We thank Chiappa et al. (4,5) for commending our work (2,3,7), which we reciprocate in light of their thought-provoking research that sparked the ensuing trans-Atlantic debate on the effects of inspiratory muscle loading on lactate clearance after exercise. Specifically, despite using similar methodologies, Chiappa et al. (4,5) have twice shown accelerated lactate clearance with inspiratory loading, whereas we have twice shown no effect (2,7). We hypothesized that these discrepancies may be due to interstudy differences in participant endurance training status, as evidenced by higher V˙O2peak and faster blood lactate recovery kinetics in our participants. We were thus intrigued by the authors’ unpublished data showing, in sedentary individuals, no effect of inspiratory loading on lactate clearance. In their accompanying figure, the authors also present novel data showing a significant correlation between maximal inspiratory pressure (MIP) and changes in the area under the blood [La−] curve with inspiratory loading. This observation informed their hypothesis that the efficacy of inspiratory loading is influenced by inspiratory muscle mass rather than training status.

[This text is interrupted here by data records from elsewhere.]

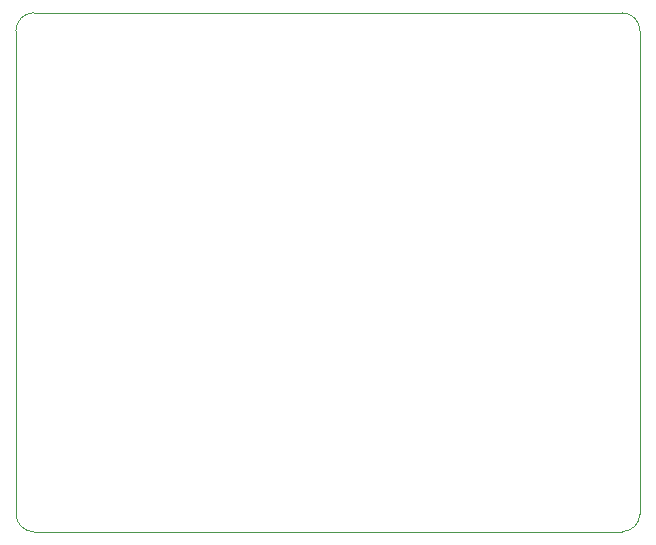
<source format=gbr>
%TF.GenerationSoftware,KiCad,Pcbnew,(5.1.4)-1*%
%TF.CreationDate,2021-10-25T09:38:00+02:00*%
%TF.ProjectId,bbb-diffcape-receiver,6262622d-6469-4666-9663-6170652d7265,rev?*%
%TF.SameCoordinates,Original*%
%TF.FileFunction,Profile,NP*%
%FSLAX46Y46*%
G04 Gerber Fmt 4.6, Leading zero omitted, Abs format (unit mm)*
G04 Created by KiCad (PCBNEW (5.1.4)-1) date 2021-10-25 09:38:00*
%MOMM*%
%LPD*%
G04 APERTURE LIST*
%ADD10C,0.050000*%
G04 APERTURE END LIST*
D10*
X89916000Y-92964000D02*
G75*
G02X88392000Y-91440000I0J1524000D01*
G01*
X88392000Y-50546000D02*
G75*
G02X89916000Y-49022000I1524000J0D01*
G01*
X139700000Y-49022000D02*
G75*
G02X141224000Y-50546000I0J-1524000D01*
G01*
X141224000Y-91440000D02*
G75*
G02X139700000Y-92964000I-1524000J0D01*
G01*
X88392000Y-91440000D02*
X88392000Y-50546000D01*
X139700000Y-92964000D02*
X89916000Y-92964000D01*
X141224000Y-50546000D02*
X141224000Y-91440000D01*
X89916000Y-49022000D02*
X139700000Y-49022000D01*
M02*

</source>
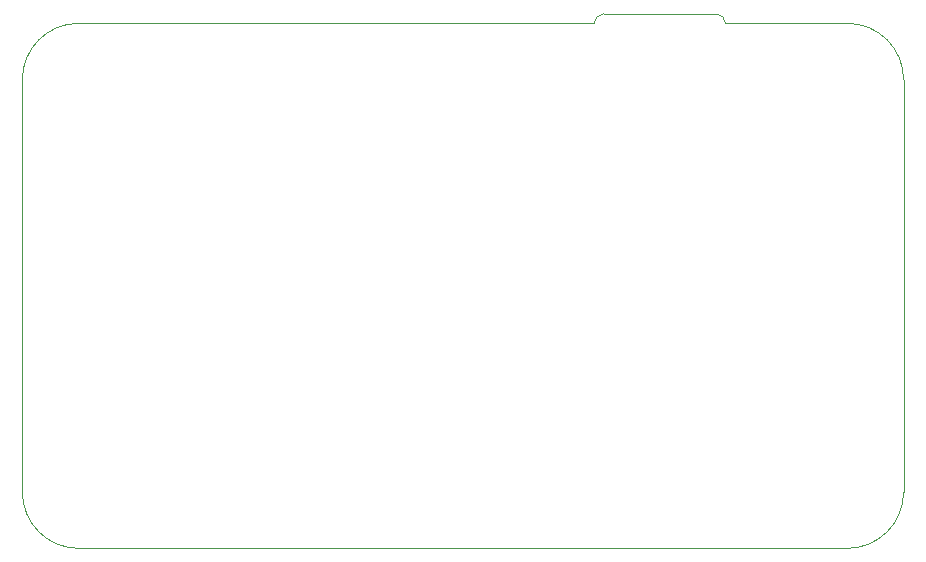
<source format=gm1>
%TF.GenerationSoftware,KiCad,Pcbnew,(5.1.10-1-10_14)*%
%TF.CreationDate,2021-05-18T16:18:39+02:00*%
%TF.ProjectId,dirac_delta,64697261-635f-4646-956c-74612e6b6963,rev?*%
%TF.SameCoordinates,Original*%
%TF.FileFunction,Profile,NP*%
%FSLAX46Y46*%
G04 Gerber Fmt 4.6, Leading zero omitted, Abs format (unit mm)*
G04 Created by KiCad (PCBNEW (5.1.10-1-10_14)) date 2021-05-18 16:18:39*
%MOMM*%
%LPD*%
G01*
G04 APERTURE LIST*
%TA.AperFunction,Profile*%
%ADD10C,0.050000*%
%TD*%
G04 APERTURE END LIST*
D10*
X69056250Y-19843750D02*
X25400000Y-19843750D01*
X79375000Y-19050000D02*
X69850000Y-19050000D01*
X90487500Y-19843750D02*
X80168750Y-19843750D01*
X69056250Y-19843750D02*
G75*
G02*
X69850000Y-19050000I793750J0D01*
G01*
X79375000Y-19050000D02*
G75*
G02*
X80168750Y-19843750I0J-793750D01*
G01*
X20637500Y-59531250D02*
X20637500Y-24606250D01*
X90487500Y-64293750D02*
X25400000Y-64293750D01*
X25400000Y-64293750D02*
G75*
G02*
X20637500Y-59531250I0J4762500D01*
G01*
X95250000Y-24606250D02*
X95250000Y-59531250D01*
X95250000Y-59531250D02*
G75*
G02*
X90487500Y-64293750I-4762500J0D01*
G01*
X90487500Y-19843750D02*
G75*
G02*
X95250000Y-24606250I0J-4762500D01*
G01*
X20637500Y-24606250D02*
G75*
G02*
X25400000Y-19843750I4762500J0D01*
G01*
M02*

</source>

We note three important observations from their data. First, the authors report, for two groups of similar age, MIP of 166 cm H2O (92% of predicted) and 106 cm H2O (88% of predicted); these values seem discordant with commonly used predictive formulae, and the similarity in percent predicted values is curious given the large differences in MIP. Second, enhanced lactate clearance with inspiratory loading is evident in all participants irrespective of MIP. Third, although their figure is, unfortunately, void of MIP measures within approximately 120–155 cm H2O, substantial lactate clearance with inspiratory loading is evident when MIP exceeds approximately 155 cm H2O. In light of these observations, we also revisited our original data (2,7). Interestingly, and contrary to Chiappa et al., we did not observe a relationship between MIP and changes in the area under the blood [La−] curve with inspiratory loading (r = 0.22) (Fig. 1), nor was greater lactate clearance evident in participants with MIP above 155 cm H2O. Therefore, our data do not support the notion that the efficacy of inspiratory loading is influenced by inspiratory muscle mass. We also feel that MIP may not be a particularly strong indicator of inspiratory muscle mass: only 38% of the variance in MIP was explained by diaphragm cross-sectional area (8). It also seems unlikely that an increase in MIP from approximately 105 to 155 cm H2O would correspond to an increase in inspiratory muscle mass sufficient to elicit an approximate fourfold increase in blood lactate clearance with inspiratory loading, as Chiappa et al.’s scattergram suggests. Thus, after inspiratory muscle training, greater lactate clearance with inspiratory loading is more likely explained by an increased inspiratory muscle oxidative capacity (1,2) rather than a modest increase in inspiratory muscle mass (6).
The lively debate on the efficacy of inspiratory muscle loading during recovery therefore continues. Although the role of inspiratory muscle mass remains uncertain, the unpublished data of Chiappa et al. in sedentary individuals have taken us a step closer to explaining the interstudy discrepancies. We envisage that further work will provide more definitive answers.